In the refresher booth skillful robot fingers helped Lars ease off his travel-stained uniform, picked through his pack for disposables and discarded them all with a whoosh down the disposal chute. As new clothing popped out of the slot Lars stepped into the shower stall, still glowing from his daydream. He relaxed as sheets of warm water and detergent sponges enveloped him. Even five years of intensive study and preparation at the Academy could never truly prepare a man for space—this was understood from the start—and neither could they explain in advance the feeling of tension and excitement, the indescribable fever of wonder and adventure that took possession of you the hour before you stepped aboard a Star Ship for your first Officer-in-Training assignment.
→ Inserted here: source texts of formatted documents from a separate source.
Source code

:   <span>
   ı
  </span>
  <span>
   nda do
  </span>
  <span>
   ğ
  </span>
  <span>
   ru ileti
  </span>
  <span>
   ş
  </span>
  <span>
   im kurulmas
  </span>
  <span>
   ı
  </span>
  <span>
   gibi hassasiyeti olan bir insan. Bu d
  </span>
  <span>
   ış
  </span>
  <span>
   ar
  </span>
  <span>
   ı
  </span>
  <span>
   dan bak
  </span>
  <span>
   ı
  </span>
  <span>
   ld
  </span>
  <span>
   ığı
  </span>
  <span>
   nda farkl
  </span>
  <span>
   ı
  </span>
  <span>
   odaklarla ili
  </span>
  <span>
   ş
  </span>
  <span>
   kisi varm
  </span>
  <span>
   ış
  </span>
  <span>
He had tried to explain it to Dad during the two-week graduation furlough from which he was just returning. It had been good to be home again for a few days, good to feel the warm winds coming up from the south, good to feel the bite of a pick once again in the rocky north-central Greenland soil. The farm was the same as he had remembered it, the heavy house built of glacial rock, the huge granite fireplace, the outbuildings, the fields of wheat spreading forth for miles in every direction. Dad had seemed unchanged, too, his face burned red and seamed by the wind, his hands rough and brown. Mom looked older and more tired, her eyes bright with worry as she greeted her son, but she had smiled through the worry, refusing to say a word to dampen his enthusiasm for his new assignment.
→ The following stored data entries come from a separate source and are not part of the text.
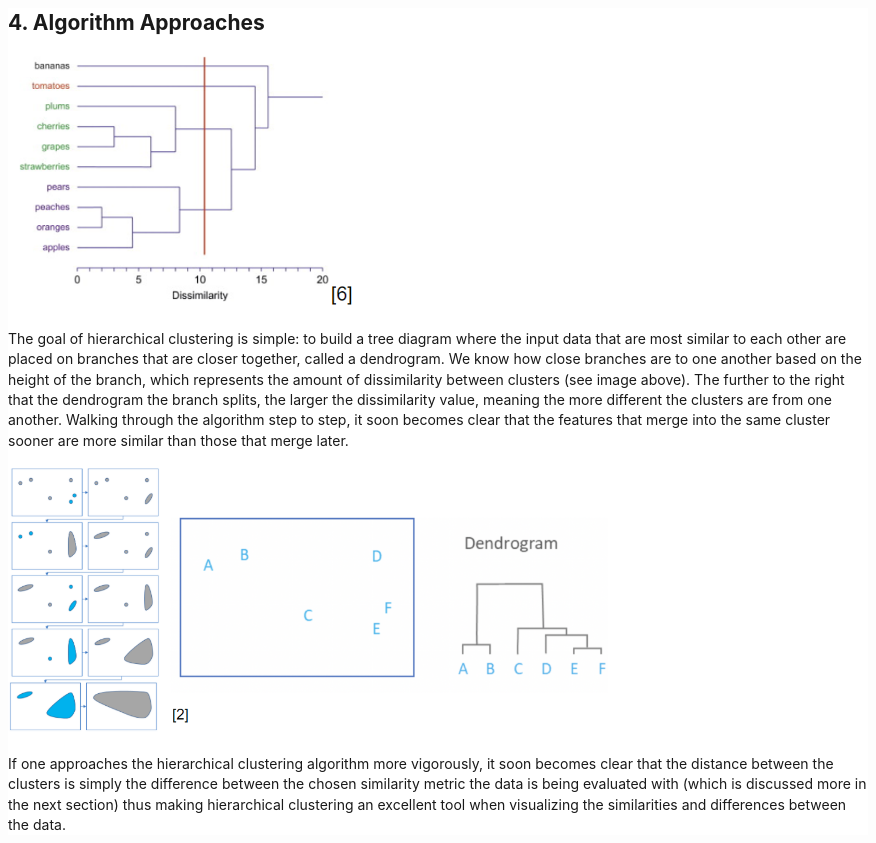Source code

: ## 4. Algorithm Approaches

<img src="../Group3____DanielCarrillo_BeverlyPeng_SanjithRammohan/9.png" width = 350>

The goal of hierarchical clustering is simple: to build a tree diagram where the input data that are most similar to each other are placed on branches that are closer together, called a dendrogram. We know how close branches are to one another based on the height of the branch, which represents the amount of dissimilarity between clusters (see image above). The further to the right that the dendrogram the branch splits, the larger the dissimilarity value, meaning the more different the clusters are from one another. Walking through the algorithm step to step, it soon becomes clear that the features that merge into the same cluster sooner are more similar than those that merge later.

<img src="../Group3____DanielCarrillo_BeverlyPeng_SanjithRammohan/10.png" width = 600>

If one approaches the hierarchical clustering algorithm more vigorously, it soon becomes clear that the distance between the clusters is simply the difference between the chosen similarity metric the data is being evaluated with (which is discussed more in the next section) thus making hierarchical clustering an excellent tool when visualizing the similarities and differences between the data.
He had spent the first days with old Black, the huge Labrador who guarded the farm against all assailants, hiking the hills and valleys he remembered so well from his childhood. But he knew the question” would come, and presently it did as he sat with Dad before the fire one night after dinner.

“Why do you want to go?” his father had asked him. “What are you looking for, Lars? What do you think you’re going to find out there on a Star Ship that you won’t find right here at home?”

Lars had grinned, a little embarrassed. Just like Dad, he thought, to dispense with preliminaries and speak his mind bluntly. “I don’t know, for sure. I just know I’ve got to do it. I want to go where nobody ever went before. I want to do things that nobody else has ever done, or ever could do.” He patted Black’s massive head, felt the dog muzzle his hand affectionately. “Black knows why I want to go. Ask him why he always wants to see what the other side of a hill looks like.”

“And you have to go on a Star Ship for this?” Dad lit his pipe and watched his son’s face carefully. “You think all the frontiers are out there? You’re wrong, son. Look at our farm, our Greenland. Why, in your Grandfather Heldrigsson’s day our whole Greenland was an icecap!”

Lars shrugged. “The weather technicians—” he said.